INPUT DATA START
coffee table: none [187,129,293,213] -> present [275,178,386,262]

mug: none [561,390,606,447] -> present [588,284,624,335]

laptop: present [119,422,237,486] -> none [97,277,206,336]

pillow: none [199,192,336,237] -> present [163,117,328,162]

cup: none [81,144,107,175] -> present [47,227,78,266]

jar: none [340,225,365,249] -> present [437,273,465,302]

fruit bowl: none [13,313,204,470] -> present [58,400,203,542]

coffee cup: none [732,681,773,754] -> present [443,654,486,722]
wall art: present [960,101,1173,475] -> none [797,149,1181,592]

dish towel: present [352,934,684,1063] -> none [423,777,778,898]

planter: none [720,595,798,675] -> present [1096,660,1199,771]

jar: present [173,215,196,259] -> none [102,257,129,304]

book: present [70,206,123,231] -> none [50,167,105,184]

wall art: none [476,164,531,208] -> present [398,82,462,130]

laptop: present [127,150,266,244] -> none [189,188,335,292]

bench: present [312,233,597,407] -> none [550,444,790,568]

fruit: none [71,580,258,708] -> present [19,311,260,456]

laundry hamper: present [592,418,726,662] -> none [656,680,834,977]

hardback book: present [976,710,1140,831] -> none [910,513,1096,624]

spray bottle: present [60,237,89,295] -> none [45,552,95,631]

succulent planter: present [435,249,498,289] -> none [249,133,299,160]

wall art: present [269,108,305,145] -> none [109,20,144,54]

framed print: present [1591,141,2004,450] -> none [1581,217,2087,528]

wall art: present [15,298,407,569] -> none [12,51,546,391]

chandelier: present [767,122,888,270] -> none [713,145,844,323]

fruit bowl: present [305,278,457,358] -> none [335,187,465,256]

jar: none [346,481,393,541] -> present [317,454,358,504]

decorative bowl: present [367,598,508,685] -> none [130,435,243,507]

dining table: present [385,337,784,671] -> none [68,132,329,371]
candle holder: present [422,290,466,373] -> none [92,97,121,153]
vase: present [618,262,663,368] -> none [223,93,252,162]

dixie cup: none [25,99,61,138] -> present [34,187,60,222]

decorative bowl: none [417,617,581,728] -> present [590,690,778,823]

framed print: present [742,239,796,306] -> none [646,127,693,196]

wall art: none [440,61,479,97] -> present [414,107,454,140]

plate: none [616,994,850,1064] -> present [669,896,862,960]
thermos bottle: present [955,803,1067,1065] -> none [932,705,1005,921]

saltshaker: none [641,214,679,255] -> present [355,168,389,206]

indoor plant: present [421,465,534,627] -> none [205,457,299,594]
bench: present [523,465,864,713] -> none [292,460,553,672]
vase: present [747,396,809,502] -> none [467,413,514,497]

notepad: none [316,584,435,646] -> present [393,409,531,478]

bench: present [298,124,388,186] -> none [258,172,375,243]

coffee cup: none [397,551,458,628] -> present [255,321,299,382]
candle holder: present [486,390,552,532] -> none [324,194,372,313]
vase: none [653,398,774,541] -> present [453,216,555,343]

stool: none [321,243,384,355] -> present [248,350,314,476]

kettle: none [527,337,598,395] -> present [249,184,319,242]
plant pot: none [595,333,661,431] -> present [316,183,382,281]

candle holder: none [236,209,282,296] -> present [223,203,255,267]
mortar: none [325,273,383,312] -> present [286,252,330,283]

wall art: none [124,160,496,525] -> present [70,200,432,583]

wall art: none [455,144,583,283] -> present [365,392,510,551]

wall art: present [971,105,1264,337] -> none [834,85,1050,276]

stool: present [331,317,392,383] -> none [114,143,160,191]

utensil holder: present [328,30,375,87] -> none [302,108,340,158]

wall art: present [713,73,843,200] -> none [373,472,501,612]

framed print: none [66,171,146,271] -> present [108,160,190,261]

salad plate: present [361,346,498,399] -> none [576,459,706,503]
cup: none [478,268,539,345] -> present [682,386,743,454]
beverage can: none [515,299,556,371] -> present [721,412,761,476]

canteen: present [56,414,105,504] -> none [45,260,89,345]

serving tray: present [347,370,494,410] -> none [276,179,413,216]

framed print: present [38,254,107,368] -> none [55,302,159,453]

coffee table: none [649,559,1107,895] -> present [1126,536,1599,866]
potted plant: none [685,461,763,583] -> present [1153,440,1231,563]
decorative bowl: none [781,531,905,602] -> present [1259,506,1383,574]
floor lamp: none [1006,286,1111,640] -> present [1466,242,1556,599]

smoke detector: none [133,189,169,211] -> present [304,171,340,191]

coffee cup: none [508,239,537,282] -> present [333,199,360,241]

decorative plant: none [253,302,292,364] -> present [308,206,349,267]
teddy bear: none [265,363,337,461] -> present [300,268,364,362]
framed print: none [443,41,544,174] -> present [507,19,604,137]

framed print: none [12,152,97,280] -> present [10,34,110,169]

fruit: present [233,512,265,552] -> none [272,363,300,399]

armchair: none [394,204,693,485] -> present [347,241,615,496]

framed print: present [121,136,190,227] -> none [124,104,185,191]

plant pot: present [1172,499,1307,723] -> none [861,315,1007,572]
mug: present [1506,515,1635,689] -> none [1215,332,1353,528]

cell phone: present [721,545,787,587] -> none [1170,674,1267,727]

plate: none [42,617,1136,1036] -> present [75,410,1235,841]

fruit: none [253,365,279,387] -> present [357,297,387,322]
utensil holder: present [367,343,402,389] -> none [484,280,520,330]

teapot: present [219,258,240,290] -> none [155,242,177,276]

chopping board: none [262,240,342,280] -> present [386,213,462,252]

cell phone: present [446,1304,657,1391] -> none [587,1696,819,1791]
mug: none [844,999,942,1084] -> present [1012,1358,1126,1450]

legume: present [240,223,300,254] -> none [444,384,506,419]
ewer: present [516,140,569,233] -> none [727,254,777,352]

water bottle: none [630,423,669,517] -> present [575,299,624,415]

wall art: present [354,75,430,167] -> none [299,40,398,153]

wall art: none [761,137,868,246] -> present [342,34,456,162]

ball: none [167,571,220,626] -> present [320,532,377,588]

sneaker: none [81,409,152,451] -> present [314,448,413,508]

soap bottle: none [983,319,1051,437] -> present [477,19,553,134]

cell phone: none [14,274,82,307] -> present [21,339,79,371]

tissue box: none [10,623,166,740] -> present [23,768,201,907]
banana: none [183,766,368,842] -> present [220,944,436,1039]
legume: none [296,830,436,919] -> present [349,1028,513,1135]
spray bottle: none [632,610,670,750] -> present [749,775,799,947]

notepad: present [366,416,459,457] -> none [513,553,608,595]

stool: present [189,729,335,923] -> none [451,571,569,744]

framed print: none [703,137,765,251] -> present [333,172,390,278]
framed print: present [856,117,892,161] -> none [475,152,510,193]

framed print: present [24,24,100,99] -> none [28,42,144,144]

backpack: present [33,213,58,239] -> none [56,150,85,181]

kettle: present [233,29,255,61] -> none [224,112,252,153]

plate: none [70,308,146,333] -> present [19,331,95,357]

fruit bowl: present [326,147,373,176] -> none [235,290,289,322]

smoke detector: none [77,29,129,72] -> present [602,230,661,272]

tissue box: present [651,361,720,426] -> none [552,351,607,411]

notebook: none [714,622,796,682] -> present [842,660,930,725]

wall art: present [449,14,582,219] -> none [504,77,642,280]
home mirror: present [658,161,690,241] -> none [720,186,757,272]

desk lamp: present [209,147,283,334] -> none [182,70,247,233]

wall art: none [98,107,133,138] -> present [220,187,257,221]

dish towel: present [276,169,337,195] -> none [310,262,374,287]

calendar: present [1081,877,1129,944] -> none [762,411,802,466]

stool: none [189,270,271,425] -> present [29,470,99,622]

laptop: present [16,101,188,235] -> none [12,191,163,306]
INPUT DATA END
**PROBLEM DESCRIPTION**
Taking the entries above, write out exactly each line from the one holding "dining table: present" to the one holding "plate: none [616,994,850,1064]", both included, and stop there.

**EXERCISE RESPONSE**
dining table: present [385,337,784,671] -> none [68,132,329,371]
candle holder: present [422,290,466,373] -> none [92,97,121,153]
vase: present [618,262,663,368] -> none [223,93,252,162]

dixie cup: none [25,99,61,138] -> present [34,187,60,222]

decorative bowl: none [417,617,581,728] -> present [590,690,778,823]

framed print: present [742,239,796,306] -> none [646,127,693,196]

wall art: none [440,61,479,97] -> present [414,107,454,140]

plate: none [616,994,850,1064] -> present [669,896,862,960]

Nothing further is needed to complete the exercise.